▸ Set of tasks:
• A. From the blog post on payment processor integration below, extract the stretch from "I like Braintree" through "bags of money." verbatim.
• B. In the blog post on payment processor integration below, how long did the team spend writing the CyberSource Secure Acceptance Web/Mobile integration?

▸ Reading text:
____________
I lead the development of edX’s E-Commerce platform (Otto), and one of my biggest frustrations is integrating with payment processors. We currently use CyberSource and PayPal, and both have been painful to integrate.
In both instances the pain comes from poor communication. My team spent about a week writing the CyberSource Secure Acceptance Web/Mobile integration primarily due to poor documentation regarding the payment lifecycle. I had to hack in support for refunds by integrating their SOAP API! You read that correctly: in 2015 I wrote a SOAP client in Python.
PayPal’s REST API is much better-documented. I was grinning for much of the comparatively short two days it took to integrate it. My excitement was somewhat muted when I discovered there is no way to test payment failures. I even called and spoke with their support team who assured me that the HTTP status codes will adequately communicate failures.
Wrong! Fast forward to production, and we continue to see random errors that seem to only be documented at StackOverflow. I’ve also received emails from PayPal stating that a previously approved payment has been rejected, and we should hold off on shipping an order. Did I mention that we only sell digital good (for now) that are immediately fulfilled?
I was resigned to accept these issues as “normal”. We had plans to retry PayPal requests when the sporadic errors occurred. We had plans to work on a highly available message queue that sits in front of our CyberSource endpoint to ensure we received payment notifications (to complete an order) in the event Otto was inaccessible.
Now I have plans to move to Stripe and/or Braintree!
We just finished an internal hackathon and, in less than two days, I integrated both Braintree and Stripe! I haven’t magically become a payments expert in the last two months. Both companies have simply created some of the best documentation I have ever seen:
The documentation is simple and easy to navigate. It has clear, concise, examples for the most popular languages. Those examples read as if they were written by developers who actually used the software, not thrown together as an afterthought. I have never been so excited about documentation! I’m so excited that I am blogging…about documentation.
Until yesterday I had not realized the true power of good documentation (for a good product, of course). It is simple: I’m recommending that our company (and our open source users) use Stripe and/or Braintree.
I like Braintree because it was recommended by a friend, and they have PayPal integration. However, since we already have a (mostly working) PayPal integration and want to eventually accept Alipay payments, Stripe edges out Braintree. If anyone from Braintree is reading this, if you can get Alipay integration you win the bags of money.
I’m starting to rant and show my payments geekery. I’ll close by simply stating that if you produce software intended for use by other developers, produce equally good, if not better, documentation as well. You might just win over a few developers.
NB: Yes, we will be updating Otto’s documentation before it is officially open-sourced and supported later this year.
____________
▸ Data section:
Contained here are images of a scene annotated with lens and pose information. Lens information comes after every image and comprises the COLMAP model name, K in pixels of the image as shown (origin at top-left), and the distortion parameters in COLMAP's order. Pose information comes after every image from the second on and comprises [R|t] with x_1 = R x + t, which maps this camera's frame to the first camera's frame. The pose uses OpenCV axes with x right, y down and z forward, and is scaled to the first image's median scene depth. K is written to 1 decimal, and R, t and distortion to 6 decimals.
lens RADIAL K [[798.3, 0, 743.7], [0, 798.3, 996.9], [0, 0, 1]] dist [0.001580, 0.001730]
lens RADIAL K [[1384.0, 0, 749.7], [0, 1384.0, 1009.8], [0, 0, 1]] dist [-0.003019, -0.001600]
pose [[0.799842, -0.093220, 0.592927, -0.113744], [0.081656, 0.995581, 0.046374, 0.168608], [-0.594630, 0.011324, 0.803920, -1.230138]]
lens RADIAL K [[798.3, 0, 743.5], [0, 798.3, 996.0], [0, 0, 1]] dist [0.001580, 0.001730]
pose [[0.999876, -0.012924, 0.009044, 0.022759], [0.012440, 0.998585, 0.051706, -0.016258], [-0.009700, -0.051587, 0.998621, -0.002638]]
____________
▸ Solutions to the tasks:
• A.
I like Braintree because it was recommended by a friend, and they have PayPal integration. However, since we already have a (mostly working) PayPal integration and want to eventually accept Alipay payments, Stripe edges out Braintree. If anyone from Braintree is reading this, if you can get Alipay integration you win the bags of money.

• B. About a week.